Quote the data below word for word, leaving out the pictures.
[[ Supplied material open ]]
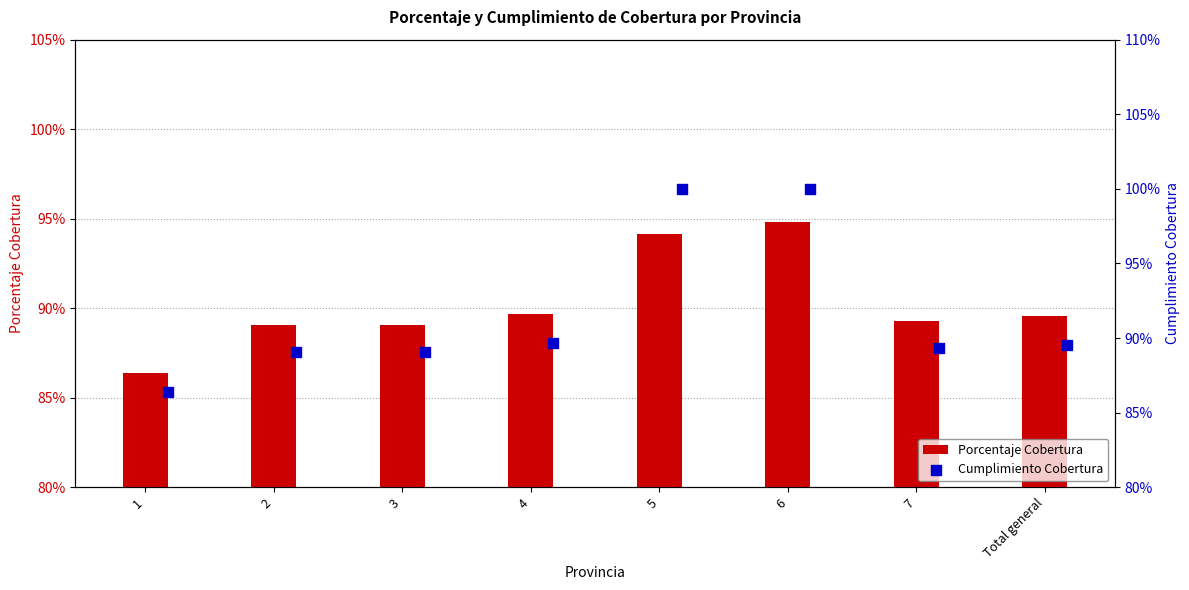

What is the total value across all series at Total general?

1.8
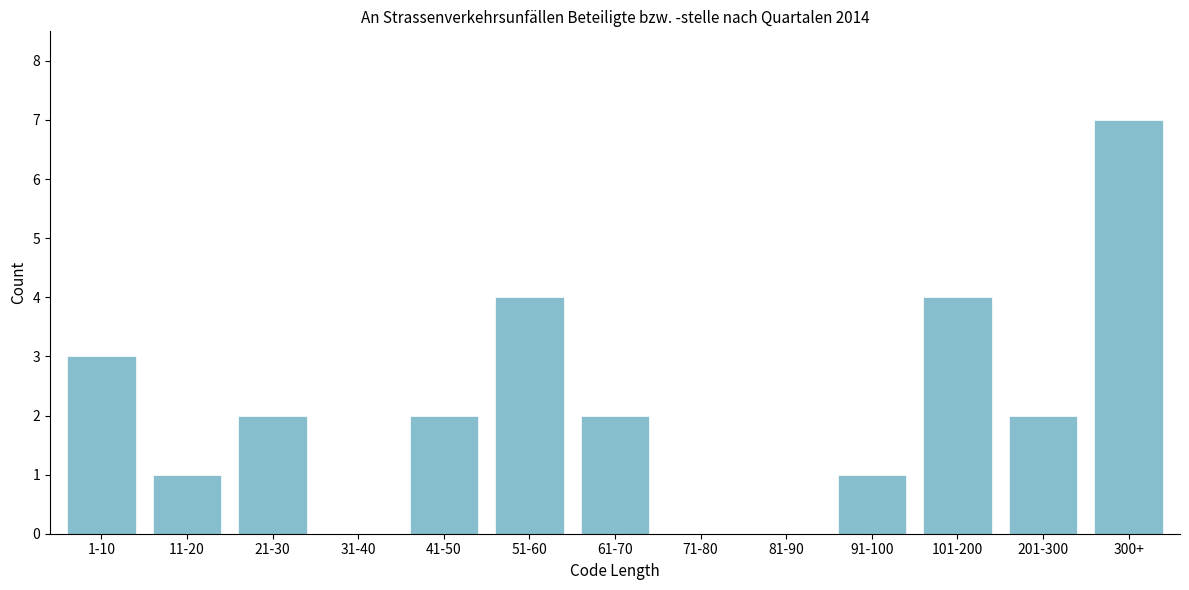

Reading right to left, extract all data points from this chart.

300+=7	201-300=2	101-200=4	91-100=1	81-90=0	71-80=0	61-70=2	51-60=4	41-50=2	31-40=0	21-30=2	11-20=1	1-10=3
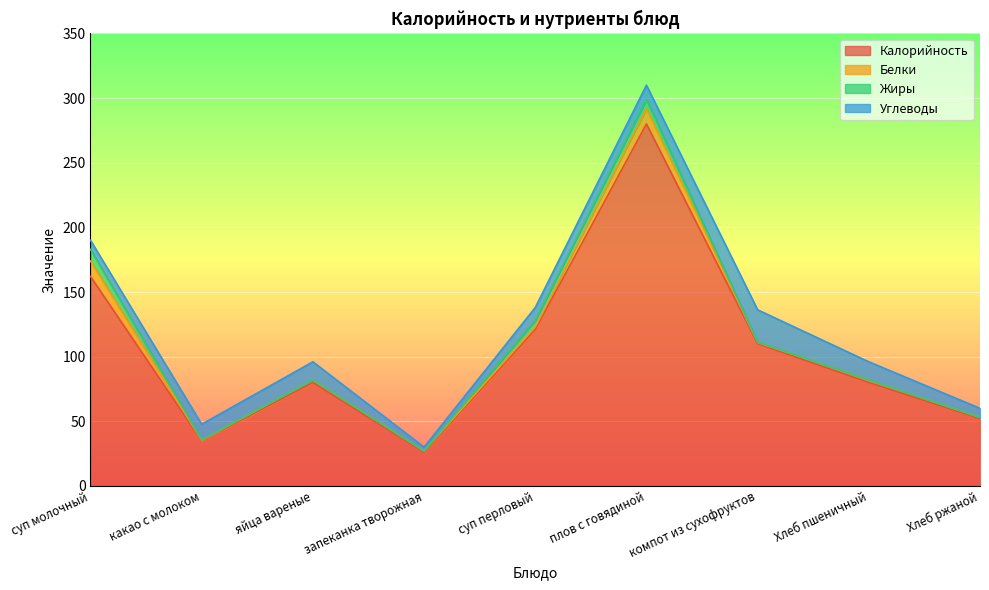

True or false: Белки has a value of 2.0 at Хлеб пшеничный.

True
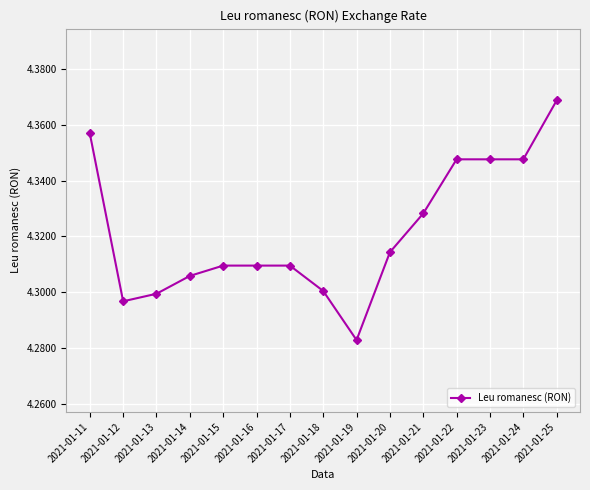

What is the ratio of the value at 2021-01-20 to the value at 2021-01-12?

1.0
[[ Supplied material closed ]]
Problem solution:
What is the total value across all series at Total general?

1.8

Reading right to left, extract all data points from this chart.

300+=7	201-300=2	101-200=4	91-100=1	81-90=0	71-80=0	61-70=2	51-60=4	41-50=2	31-40=0	21-30=2	11-20=1	1-10=3

True or false: Белки has a value of 2.0 at Хлеб пшеничный.

True

What is the ratio of the value at 2021-01-20 to the value at 2021-01-12?

1.0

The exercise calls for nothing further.